**Data extracted from a collection:**

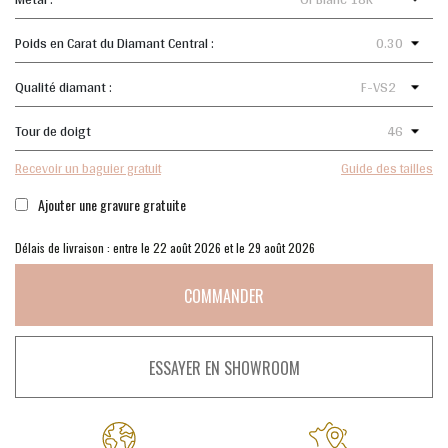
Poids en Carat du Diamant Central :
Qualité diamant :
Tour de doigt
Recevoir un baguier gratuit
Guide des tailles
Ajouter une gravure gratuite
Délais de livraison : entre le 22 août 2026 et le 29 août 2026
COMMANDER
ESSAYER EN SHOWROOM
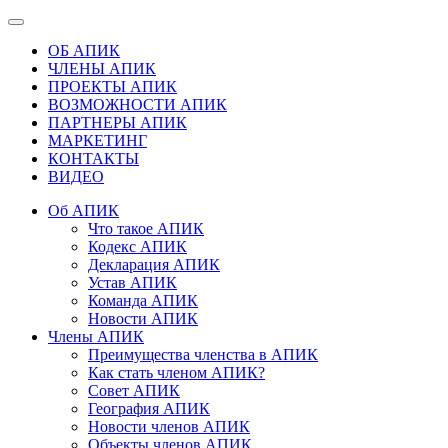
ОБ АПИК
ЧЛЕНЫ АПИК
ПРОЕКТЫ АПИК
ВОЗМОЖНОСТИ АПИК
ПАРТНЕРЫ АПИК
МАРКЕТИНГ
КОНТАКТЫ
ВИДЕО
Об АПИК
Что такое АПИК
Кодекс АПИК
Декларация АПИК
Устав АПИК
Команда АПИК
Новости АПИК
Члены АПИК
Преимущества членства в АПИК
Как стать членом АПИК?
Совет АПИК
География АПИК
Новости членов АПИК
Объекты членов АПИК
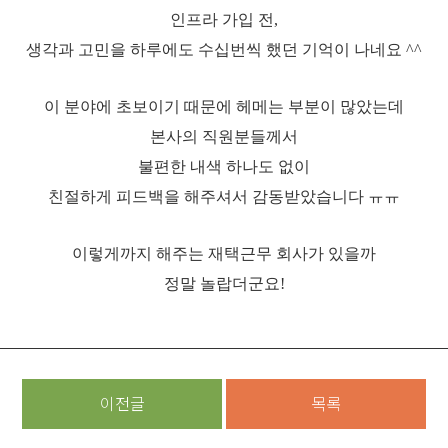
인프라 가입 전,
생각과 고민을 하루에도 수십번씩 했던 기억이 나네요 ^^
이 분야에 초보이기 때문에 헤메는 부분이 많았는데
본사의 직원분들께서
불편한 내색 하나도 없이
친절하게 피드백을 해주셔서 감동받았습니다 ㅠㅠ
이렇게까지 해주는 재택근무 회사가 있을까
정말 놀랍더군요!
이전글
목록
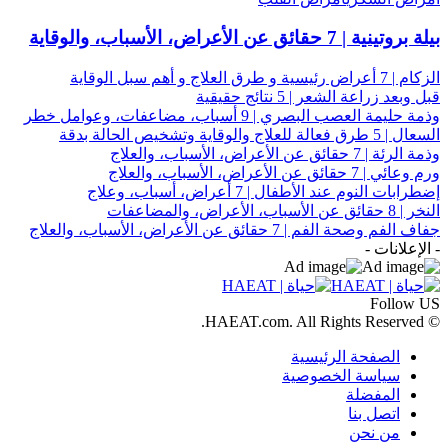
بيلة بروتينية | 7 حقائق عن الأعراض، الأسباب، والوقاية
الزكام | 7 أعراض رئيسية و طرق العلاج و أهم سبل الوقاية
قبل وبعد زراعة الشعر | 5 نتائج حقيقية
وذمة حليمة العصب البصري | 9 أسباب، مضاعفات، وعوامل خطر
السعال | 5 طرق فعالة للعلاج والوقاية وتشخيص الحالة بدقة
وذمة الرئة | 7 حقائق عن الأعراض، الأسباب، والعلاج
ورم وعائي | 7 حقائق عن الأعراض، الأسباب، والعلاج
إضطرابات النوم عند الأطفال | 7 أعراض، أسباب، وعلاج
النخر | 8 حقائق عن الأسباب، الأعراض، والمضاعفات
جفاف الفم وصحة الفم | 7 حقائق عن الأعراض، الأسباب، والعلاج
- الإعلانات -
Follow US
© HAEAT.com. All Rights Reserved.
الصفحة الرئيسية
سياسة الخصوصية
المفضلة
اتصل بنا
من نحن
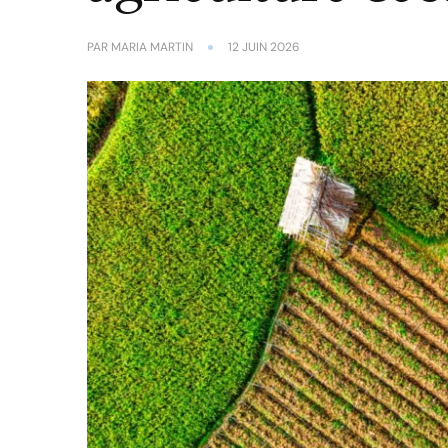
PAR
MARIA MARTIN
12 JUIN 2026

**Problem statement:**
Above are records; repeat only the lines from the line with "Guide des tailles" through the line with "الصفحة الرئيسية", and leave pictures out.

**Answer area:**
Guide des tailles
Ajouter une gravure gratuite
Délais de livraison : entre le 22 août 2026 et le 29 août 2026
COMMANDER
ESSAYER EN SHOWROOM
ОБ АПИК
ЧЛЕНЫ АПИК
ПРОЕКТЫ АПИК
ВОЗМОЖНОСТИ АПИК
ПАРТНЕРЫ АПИК
МАРКЕТИНГ
КОНТАКТЫ
ВИДЕО
Об АПИК
Что такое АПИК
Кодекс АПИК
Декларация АПИК
Устав АПИК
Команда АПИК
Новости АПИК
Члены АПИК
Преимущества членства в АПИК
Как стать членом АПИК?
Совет АПИК
География АПИК
Новости членов АПИК
Объекты членов АПИК
인프라 가입 전,
생각과 고민을 하루에도 수십번씩 했던 기억이 나네요 ^^
이 분야에 초보이기 때문에 헤메는 부분이 많았는데
본사의 직원분들께서
불편한 내색 하나도 없이
친절하게 피드백을 해주셔서 감동받았습니다 ㅠㅠ
이렇게까지 해주는 재택근무 회사가 있을까
정말 놀랍더군요!
이전글
목록
بيلة بروتينية | 7 حقائق عن الأعراض، الأسباب، والوقاية
الزكام | 7 أعراض رئيسية و طرق العلاج و أهم سبل الوقاية
قبل وبعد زراعة الشعر | 5 نتائج حقيقية
وذمة حليمة العصب البصري | 9 أسباب، مضاعفات، وعوامل خطر
السعال | 5 طرق فعالة للعلاج والوقاية وتشخيص الحالة بدقة
وذمة الرئة | 7 حقائق عن الأعراض، الأسباب، والعلاج
ورم وعائي | 7 حقائق عن الأعراض، الأسباب، والعلاج
إضطرابات النوم عند الأطفال | 7 أعراض، أسباب، وعلاج
النخر | 8 حقائق عن الأسباب، الأعراض، والمضاعفات
جفاف الفم وصحة الفم | 7 حقائق عن الأعراض، الأسباب، والعلاج
- الإعلانات -
Follow US
© HAEAT.com. All Rights Reserved.
الصفحة الرئيسية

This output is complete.